Where at the time of the disposal, B holds an asset used in its trade which had previously been used by another group company (C) in its trade, the period for which A is treated as having held the shares in B may be extended by the period for which the asset was used by C.
In the above scenario, Tradeco could hive down its trade and related assets to a new subsidiary, the shares in which are then sold to the buyer. SSE will be available provided that the total period for which the trading assets (e.g., goodwill) were in use in the trades of both companies is at least 12 months. The snag, however, is that a group must have existed for that period on a strict interpretation of the legislation as adopted by HMRC (see HMRC’s Capital Gains manual at CG53080C). Interposing Holdco, therefore, establishes a group structure should the above scenario come about.
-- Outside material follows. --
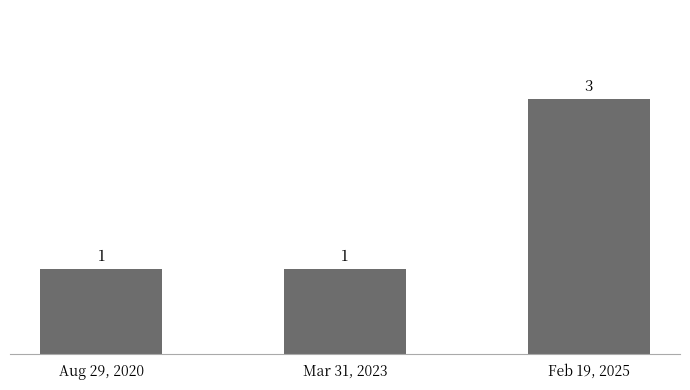

Count the number of data series in this chart.

1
The structure is a fairly simple matter of Holdco issuing its shares to the shareholders of Tradeco in exchange for their shares in Tradeco. For capital gains tax (CGT) purposes, this is a reconstruction (within TCGA 1992 s 135), whereby the share reorganisation provisions (TCGA 1992, ss 126–131) apply as if both companies were the same.
Are you sure?
However, it needs to be borne in mind that while it is fairly simple to interpose Holdco, the process is not easily reversible. The shareholders’ ultimate aims for the development of the business and, ultimately, the realisation of their investment need to be considered.
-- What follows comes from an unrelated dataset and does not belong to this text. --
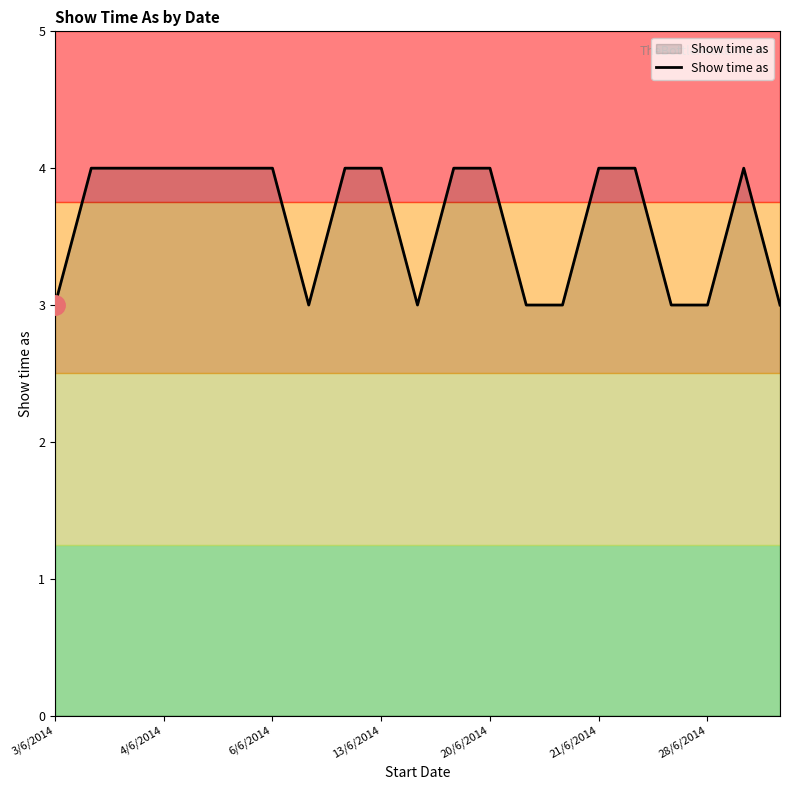

What is the greatest value displayed?

4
For example, a buyer may wish to ‘lock in’ the existing management team by issuing shares in the acquiring company to them as part of the consideration for the sale. This is not straightforward, however, if the shares in Tradeco are not held personally. It may be possible for Holdco to be sold instead, but that may not be viable for legacy reasons or where Holdco owns assets which the buyer does not want. Transferring the shares in Tradeco back to the shareholders would give rise to an income tax distribution or, if Holdco were placed in liquidation, CGT on the value of the assets distributed (as well as gains in Holdco on any chargeable assets other than the shares in Tradeco).
The solution might be to demerge Tradeco either by means of a ‘capital reduction demerger’ or a liquidation demerger under the Insolvency Act 1986, s 110. Both would result in the shares in Tradeco being acquired by a new ‘clean’ holding company owned by the shareholders of Holdco, which is then the subject of the deal with the buyer.
Practical tip
Unless a holding company is required for asset protection, an alternative strategy may be to form a dormant subsidiary of the trading company. There is nothing in the relevant legislation (TCGA 1992, Pt 6) which suggests that a subsidiary needs to be carrying on any business to be part of a CGT group.